How to select your color
Look through the table above for a quick overview of what each color stands for. Some questions to ask yourself:

What color represents your brand's personality?
What color suits the characteristics of your product/service?
What color does your competitor(s) use?
Colors aren’t tied to any particular industry — though some may be better suited for some services/products than others. You should aim to pick a color that will represent your brand’s personality best. One that will give your customers the right impression the first time they see it.

You aren’t limited to one color. Some brands like eBay choose to go with many colors to represent variety — but you can also choose a couple of colors that work well together.

Consider differences in cultural interpretations of your color. For example in the Western world, white is considered the color of purity and peace, however, in some parts of Asia white is the color of death. Make sure the color you select will give the right impressions in the markets you’re present in.
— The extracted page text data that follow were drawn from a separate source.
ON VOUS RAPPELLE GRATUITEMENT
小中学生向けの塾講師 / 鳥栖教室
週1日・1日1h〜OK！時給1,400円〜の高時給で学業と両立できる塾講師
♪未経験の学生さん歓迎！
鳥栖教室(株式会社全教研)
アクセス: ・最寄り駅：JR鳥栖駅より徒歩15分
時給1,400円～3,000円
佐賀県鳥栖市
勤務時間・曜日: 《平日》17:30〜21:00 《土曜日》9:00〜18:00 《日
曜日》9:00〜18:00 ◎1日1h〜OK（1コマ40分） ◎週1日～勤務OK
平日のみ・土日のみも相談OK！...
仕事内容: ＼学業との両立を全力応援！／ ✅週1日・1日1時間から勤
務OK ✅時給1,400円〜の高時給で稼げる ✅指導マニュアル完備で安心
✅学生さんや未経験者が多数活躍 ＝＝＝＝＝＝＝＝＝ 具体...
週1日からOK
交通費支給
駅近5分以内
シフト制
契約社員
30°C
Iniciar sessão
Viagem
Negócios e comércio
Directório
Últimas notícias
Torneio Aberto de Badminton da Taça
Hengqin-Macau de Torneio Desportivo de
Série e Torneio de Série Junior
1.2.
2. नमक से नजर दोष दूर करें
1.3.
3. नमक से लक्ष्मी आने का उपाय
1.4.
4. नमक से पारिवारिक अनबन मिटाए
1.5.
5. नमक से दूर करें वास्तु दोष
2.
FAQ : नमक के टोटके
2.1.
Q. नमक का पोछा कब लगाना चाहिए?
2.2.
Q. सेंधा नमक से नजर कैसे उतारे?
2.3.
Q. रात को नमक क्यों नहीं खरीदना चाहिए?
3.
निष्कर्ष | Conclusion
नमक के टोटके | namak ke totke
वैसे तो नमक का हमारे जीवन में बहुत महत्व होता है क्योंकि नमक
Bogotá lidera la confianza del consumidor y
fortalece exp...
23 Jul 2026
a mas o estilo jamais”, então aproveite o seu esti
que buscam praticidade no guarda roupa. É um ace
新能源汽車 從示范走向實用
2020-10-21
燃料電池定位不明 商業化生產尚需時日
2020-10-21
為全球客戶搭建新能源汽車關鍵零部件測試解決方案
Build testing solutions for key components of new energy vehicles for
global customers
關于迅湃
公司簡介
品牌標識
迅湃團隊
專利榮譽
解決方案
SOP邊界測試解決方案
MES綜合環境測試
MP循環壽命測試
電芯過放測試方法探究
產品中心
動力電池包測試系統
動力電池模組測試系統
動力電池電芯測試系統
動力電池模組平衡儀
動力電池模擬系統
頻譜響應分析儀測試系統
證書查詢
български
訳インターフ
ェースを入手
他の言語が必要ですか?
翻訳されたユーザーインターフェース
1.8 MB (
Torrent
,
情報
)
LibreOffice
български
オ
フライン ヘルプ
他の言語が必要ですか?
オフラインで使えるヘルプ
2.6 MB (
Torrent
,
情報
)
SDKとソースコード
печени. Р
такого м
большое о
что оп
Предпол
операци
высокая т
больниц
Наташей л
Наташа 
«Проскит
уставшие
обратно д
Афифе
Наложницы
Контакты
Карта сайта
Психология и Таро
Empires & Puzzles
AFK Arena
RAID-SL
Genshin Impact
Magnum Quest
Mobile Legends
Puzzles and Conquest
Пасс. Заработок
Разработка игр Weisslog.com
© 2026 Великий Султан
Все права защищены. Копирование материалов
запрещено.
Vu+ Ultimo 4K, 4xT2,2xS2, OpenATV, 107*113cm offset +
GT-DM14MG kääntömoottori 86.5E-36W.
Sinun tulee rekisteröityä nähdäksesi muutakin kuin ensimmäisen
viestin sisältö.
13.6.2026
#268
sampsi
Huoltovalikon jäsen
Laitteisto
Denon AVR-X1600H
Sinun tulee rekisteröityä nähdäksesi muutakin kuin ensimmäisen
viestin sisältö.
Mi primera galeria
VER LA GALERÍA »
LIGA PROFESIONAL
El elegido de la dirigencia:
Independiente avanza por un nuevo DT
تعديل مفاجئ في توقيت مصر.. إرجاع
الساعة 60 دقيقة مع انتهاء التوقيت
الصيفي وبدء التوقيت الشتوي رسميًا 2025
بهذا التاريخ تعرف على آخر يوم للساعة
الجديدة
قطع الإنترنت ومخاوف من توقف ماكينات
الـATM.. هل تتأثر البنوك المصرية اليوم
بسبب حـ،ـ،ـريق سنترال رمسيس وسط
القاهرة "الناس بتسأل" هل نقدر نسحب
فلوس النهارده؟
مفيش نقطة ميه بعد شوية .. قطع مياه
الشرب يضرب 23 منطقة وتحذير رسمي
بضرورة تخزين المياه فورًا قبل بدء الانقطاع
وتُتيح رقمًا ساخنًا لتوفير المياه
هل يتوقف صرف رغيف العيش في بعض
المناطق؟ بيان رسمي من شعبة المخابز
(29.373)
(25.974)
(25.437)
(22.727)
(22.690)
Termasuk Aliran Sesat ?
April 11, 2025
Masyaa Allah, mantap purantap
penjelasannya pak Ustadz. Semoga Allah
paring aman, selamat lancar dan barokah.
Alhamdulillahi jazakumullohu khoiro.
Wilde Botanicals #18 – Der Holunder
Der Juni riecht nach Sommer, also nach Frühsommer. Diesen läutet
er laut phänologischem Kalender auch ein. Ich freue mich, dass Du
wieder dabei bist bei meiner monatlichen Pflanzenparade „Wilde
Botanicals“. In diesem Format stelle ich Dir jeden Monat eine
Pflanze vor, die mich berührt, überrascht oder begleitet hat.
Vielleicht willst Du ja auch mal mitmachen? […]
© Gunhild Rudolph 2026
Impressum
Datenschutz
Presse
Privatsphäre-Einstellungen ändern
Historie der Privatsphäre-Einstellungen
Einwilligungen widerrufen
Pick a color opposite to that of your main competitor. The color of your main competitor is probably the most important point to consider. If you’re the first in a new industry or market segment, then you have first picks. Choose the color that represents your product and its personality. If you’re second, then that first choice may already be taken. Instead of picking the same or similar color, pick the opposite. Pick blue if your competitor has red, pick purple if they have yellow, etc. A brand’s strength lies in its ability to stand out. Picking the same color to that of your key competitor makes you a me-too product. Instead, you want to separate yourself from the competitor, you want to show that you’re different.